En nu, die andere, die betere kunstgedachte, die de kunst niet vernietigt, maar reinigt en volmaakt, is ons in den Middelaar gegeven. De edele gedachte der Grieken aan eene harmonie tusschen het goddelijke en menschelijke, tusschen alle wezens, de eenheid van het schoone, heilige en ware is in Christus vervuld. Christus is de bron, het einde, de verheerlijking der kunst. In hem, die gelooft, herleven de Grieken; voor hem is hunne levensgedachte geen vergankelijk ideaal, hij is historisch erfgenaam van dezen edelsten schat der heidenwereld. De Christen heeft, op grond dat hij Christen is, de kunst te aanvaarden. Vooral de Evangeliedienaar; al kan zij het goddelijke leven schenken noch vergoeden, zij kan hem toch te stade komen, als hulpe bij het nieuwe levensbeginsel, bij zijne vorming en opvoeding.

En hiermede is (bladzijde 17) de Spreker gekomen tot het eigenlijk onderwerp zijner Rede. Het zijn, als we wel zien, enkele losse, maar dan schoone en diepzinnige opmerkingen, welke Prof. Steketee ons geeft over de beteekenis der kunst voor den toekomstigen Evangeliedienaar. Allereerst bestaat die beteekenis in het genot, dat zij aanbiedt, een genot zoo rein, zoo vreedzaam, zoo hartopbeurend. Zij is eene welkome ontspanning en eene aangename afwisseling van den zwaren studiearbeid, eene aansporing om straks de levenstaak weer blijmoedig op te vatten.

Maar niet allereerst om het genot moet de kunst gezocht. Nog om iets beters (bladzijde 18).

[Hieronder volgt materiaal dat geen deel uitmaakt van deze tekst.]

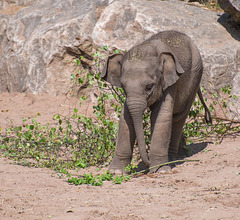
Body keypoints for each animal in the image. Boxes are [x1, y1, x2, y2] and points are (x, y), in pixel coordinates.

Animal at [100, 30, 211, 174]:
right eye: (123, 87)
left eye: (149, 87)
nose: (148, 165)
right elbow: (126, 119)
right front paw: (116, 172)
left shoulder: (169, 84)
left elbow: (161, 116)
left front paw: (161, 170)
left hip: (195, 76)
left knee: (178, 117)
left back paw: (172, 160)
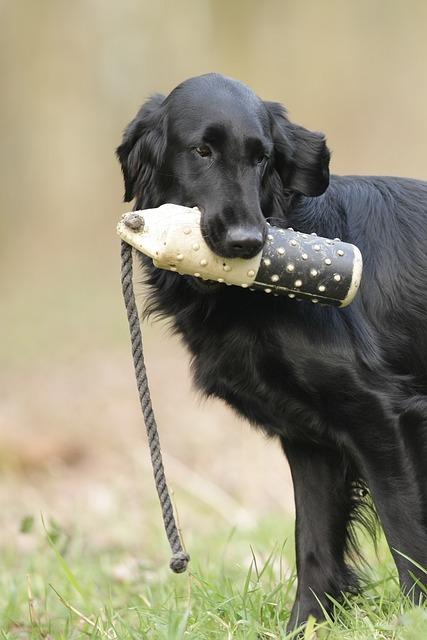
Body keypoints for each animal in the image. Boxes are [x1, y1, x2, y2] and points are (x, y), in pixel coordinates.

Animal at [116, 72, 427, 628]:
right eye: (202, 151)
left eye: (262, 157)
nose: (247, 242)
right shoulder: (312, 442)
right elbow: (314, 543)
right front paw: (305, 626)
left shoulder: (384, 416)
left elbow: (406, 534)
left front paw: (416, 621)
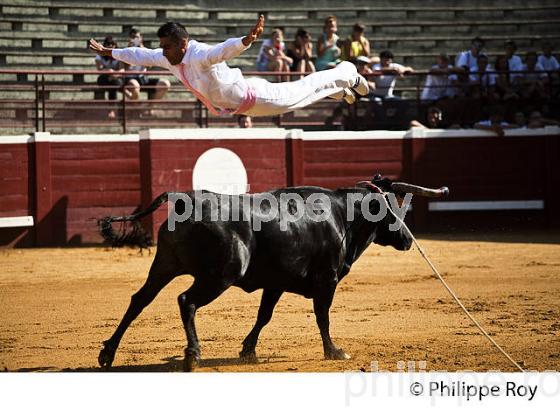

Met de andere opvoedingsmiddelen werkt zij samen, om ons te vormen tot menschen van edele vormen en gezindheid, ons voor eenzijdigheid en allerlei verkeerdheden te bewaren, om ons dus op te leiden tot ware humaniteit. Want — het is eene zeer schoone en treffende 126 gedachte, welke de Schrijver ons bladzijde 19 geeft — Christendom en kunst spreken niet verschillend, maar stemmen in hunne eischen volkomen overeen. Beide verlangen oprechtheid, eenvoud, waarheid, orde en regelmaat, alles wat liefelijk is en wel luidt; beide hebben een afkeer van het onreine, lage, platte, en wanneer het machtige woord uit de Schrift in onze ziel wordt vernomen: Wees volmaakt! zal de kunst niet nalaten haar echo te doen weergalmen: wees volmaakt!

Zij zal verder ons aanmoedigen, om den geur van Christus in de wereld te verspreiden. Wel is de kunst slechts eene hulpe, maar die als zoodanig dan ook niet kan worden gemist, en ons bewaart, om door minder liefelijke vormen aan de goede zaak schade te doen. En mannen als Luther en Melanchton bewijzen, wat de kunst liefelijks en krachtigs kan schenken (bladzijde 21.)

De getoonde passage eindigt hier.